Parliament is also pushing to increase pensions for the elderly over the age of 65,…starting
with people whose incomes are in the bottom 70 percent. (Korean)
“You need more than seven billion dollars to fund pensions for senior citizens over
the age of 65 and within 20 to 30 years this could put a huge burden on tax payers.” We’ve heard from the Park camp that she will
try to expand welfare without directly raising taxes.
Will these creative measures succeed? Experts say, welfare is not free and somebody
has to pay for it. And the society will need to have some kind of consensus of how much
resource will be spent on certain welfare programs.

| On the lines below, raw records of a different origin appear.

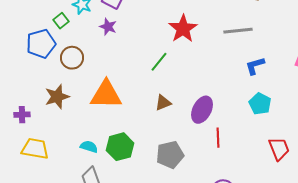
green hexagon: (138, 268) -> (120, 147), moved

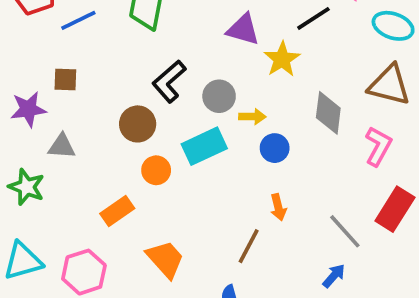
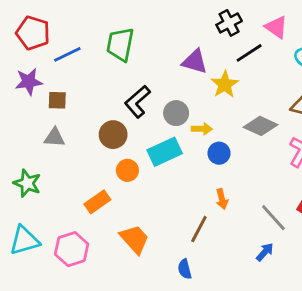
purple star: (28, 109) -> (29, 82), moved
gray diamond: (328, 113) -> (261, 126), turned -72
gray triangle: (62, 146) -> (54, 137), moved

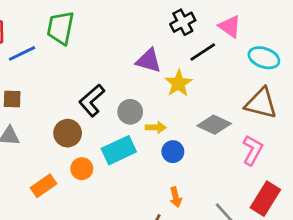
green trapezoid: (120, 44) -> (60, 28), moved
orange rectangle: (97, 202) -> (43, 186), moved

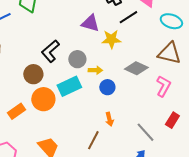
yellow star: (179, 83) -> (111, 39), turned 30
orange circle: (82, 169) -> (43, 99), size x1.5
red rectangle: (265, 199) -> (172, 120), size x0.7

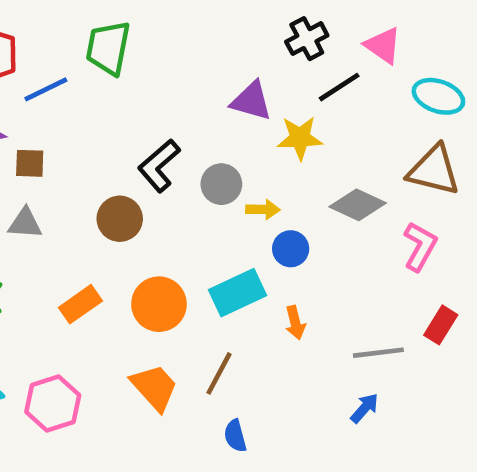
cyan rectangle: (69, 86) -> (238, 293), moved
orange circle: (43, 99) -> (159, 304), moved
gray line: (145, 132) -> (378, 353), turned -55
brown line: (93, 140) -> (219, 373), moved

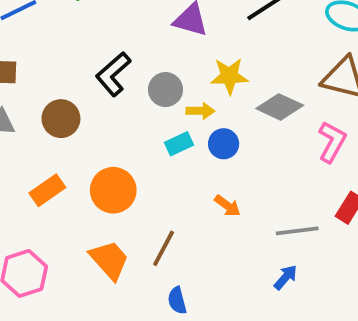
yellow star: (300, 138) -> (229, 76), moved
brown circle: (120, 219) -> (61, 119), moved
cyan rectangle: (238, 293) -> (179, 144), moved, size x0.6
orange arrow: (295, 323) -> (227, 206), turned -40

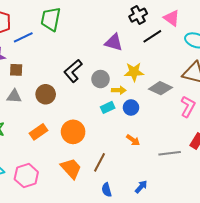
blue arrow: (286, 277) -> (141, 187), moved

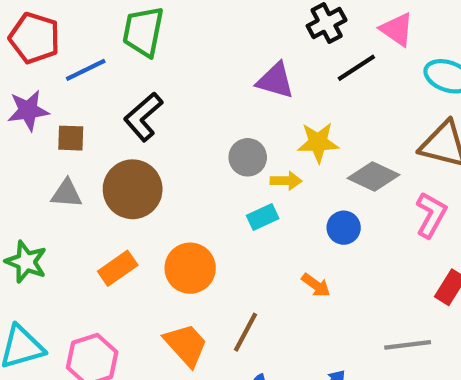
black L-shape: (73, 71) -> (143, 117), moved
brown circle: (46, 94) -> (133, 189), size x1.4
blue circle: (131, 107) -> (344, 228), moved
gray line: (170, 153) -> (408, 345), moved

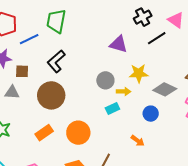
gray triangle: (67, 194) -> (12, 92), moved

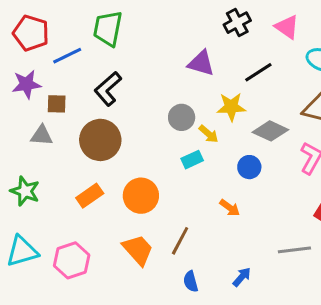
black line: (157, 38) -> (258, 72), moved
yellow arrow: (124, 91) -> (209, 134), turned 40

Kim Jae-jin at the Korea Institute for Public Finance says there are many ways to increase
taxes. He says you can revive the underground economy
and collect more taxes. The government could also reduce tax cuts on non-taxable objects,
which would be worth more than 28 billion dollars, and could collect taxes on overdue
payments, which would also add up to more than 28 billion dollars. Another option is
to raise income and corporate taxes which the current Lee Myung-bak administration cut. (Korean)
“As Korea’s society ages fast with low birth rates…the government needs to find stable
sources in tax revenues as the number of taxpayers(working people) will likely decrease in the future.” Well it seems the government needs to work
on how to secure money for more welfare programs. Thank-you Myung-kil. Sure.